The sweets and confectionary sectors in Turkey are undergoing changes. Production of chocolate and cacao products increased substantially compared to the traditional Turkish products such as Turkish delight and halva. The sector is also increasingly using SBS instead of beet-sugar. Exports of sugar and chocolate confectionary products increased from US$ 585 million in 2009 to US$ 643.5 in 2010. US$ 364.5 million of this was from chocolate and cacao products and US$ 96 million was from gummy and jelly sweets. Iraq is the leading importer of confectionary sweets followed by USA and UK. Algeria is also an important market for chocolate and cacao product exports. In 2011, a total of 104.3 thousand tons of starch based sugar was exported, compared to 74.1 of beet sugar.

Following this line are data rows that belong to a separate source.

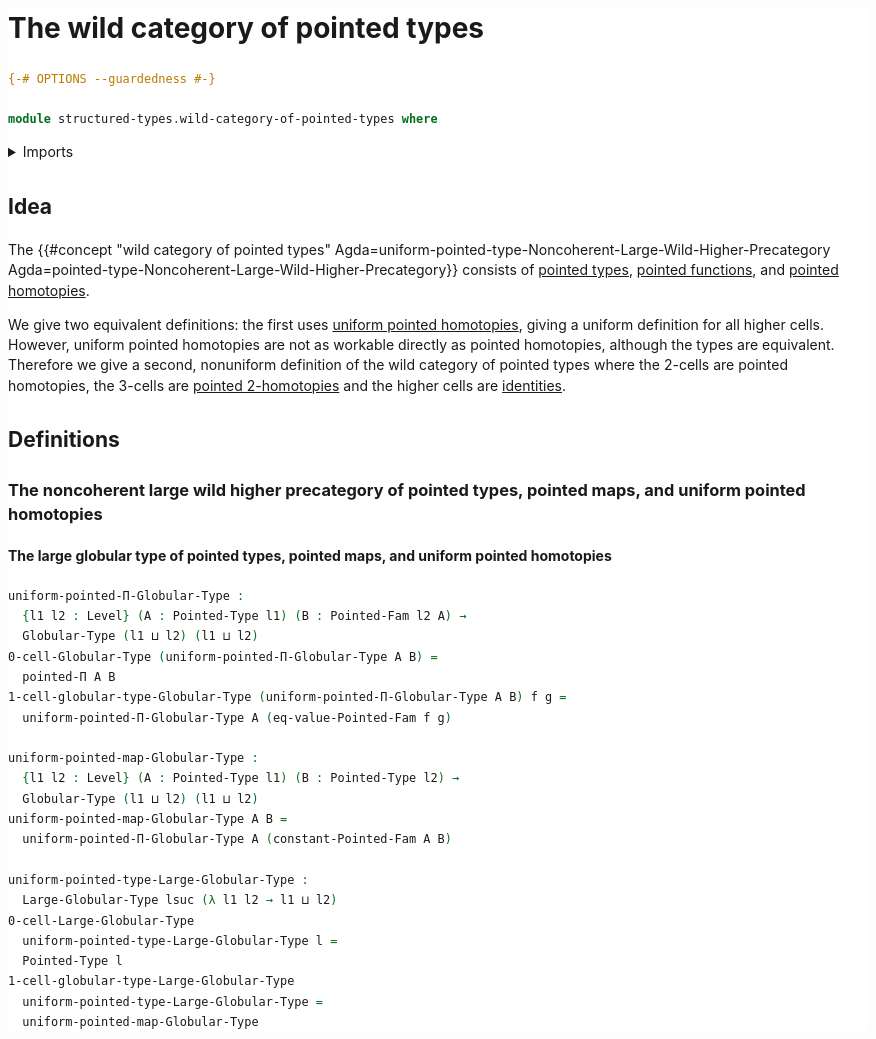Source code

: # The wild category of pointed types

```agda
{-# OPTIONS --guardedness #-}

module structured-types.wild-category-of-pointed-types where
```

<details><summary>Imports</summary></details>

## Idea

The
{{#concept "wild category of pointed types" Agda=uniform-pointed-type-Noncoherent-Large-Wild-Higher-Precategory Agda=pointed-type-Noncoherent-Large-Wild-Higher-Precategory}}
consists of [pointed types](structured-types.pointed-types.md),
[pointed functions](structured-types.pointed-maps.md), and
[pointed homotopies](structured-types.pointed-homotopies.md).

We give two equivalent definitions: the first uses
[uniform pointed homotopies](structured-types.uniform-pointed-homotopies.md),
giving a uniform definition for all higher cells. However, uniform pointed
homotopies are not as workable directly as pointed homotopies, although the
types are equivalent. Therefore we give a second, nonuniform definition of the
wild category of pointed types where the 2-cells are pointed homotopies, the
3-cells are [pointed 2-homotopies](structured-types.pointed-2-homotopies.md) and
the higher cells are [identities](foundation-core.identity-types.md).

## Definitions

### The noncoherent large wild higher precategory of pointed types, pointed maps, and uniform pointed homotopies

#### The large globular type of pointed types, pointed maps, and uniform pointed homotopies

```agda
uniform-pointed-Π-Globular-Type :
  {l1 l2 : Level} (A : Pointed-Type l1) (B : Pointed-Fam l2 A) →
  Globular-Type (l1 ⊔ l2) (l1 ⊔ l2)
0-cell-Globular-Type (uniform-pointed-Π-Globular-Type A B) =
  pointed-Π A B
1-cell-globular-type-Globular-Type (uniform-pointed-Π-Globular-Type A B) f g =
  uniform-pointed-Π-Globular-Type A (eq-value-Pointed-Fam f g)

uniform-pointed-map-Globular-Type :
  {l1 l2 : Level} (A : Pointed-Type l1) (B : Pointed-Type l2) →
  Globular-Type (l1 ⊔ l2) (l1 ⊔ l2)
uniform-pointed-map-Globular-Type A B =
  uniform-pointed-Π-Globular-Type A (constant-Pointed-Fam A B)

uniform-pointed-type-Large-Globular-Type :
  Large-Globular-Type lsuc (λ l1 l2 → l1 ⊔ l2)
0-cell-Large-Globular-Type
  uniform-pointed-type-Large-Globular-Type l =
  Pointed-Type l
1-cell-globular-type-Large-Globular-Type
  uniform-pointed-type-Large-Globular-Type =
  uniform-pointed-map-Globular-Type
```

Domestic beet sugar production is protected by a 135% import tax but there is no such limitation for the imports of non-sugar sweeteners. Despite the yearly fluctuations, registered sugar imports are negligible (less than 5 thousand metric tons) and are limited to specialty sugar that is not domestically produced (medical, laboratory use, etc.).
In recent years, smuggling was reduced due to the increased controls and preventive measures taken by the Sugar Board.
Companies operating in the sector market the amount of sugar specified by the A quota within the same marketing year in the domestic market. If a company cannot market its allocated amount of A quota sugar, the remaining amount is transferred to the A-quota of the following marketing year and hence the A quota for the following year is reduced in that transferred amount. If the company prefers this can be transferred to C sugar to be exported. In any case, the companies have to preserve their security reserves (B quota).
Any remaining stocks at the end of a marketing year mostly belong to Turkiye Seker Fabrikalari A.S and are kept at the factory silos, since the private companies have more flexible marketing policies (discounts and credit sales) and they usually try to sell everything they produce following the end of a production period.
Beginning stocks for MY 2011 were 462,000 MT and ending stocks were 379,000 MT. Due to unchanged production quotas and export figures, Post forecasts stocks to be around to be 334,000 MT for the end of MY 2012.
Starch Based sugar companies usually produce and sell their entire allocated quota and are left with no more than 10 or 15 thousand tons of stocks at the end of the marketing year.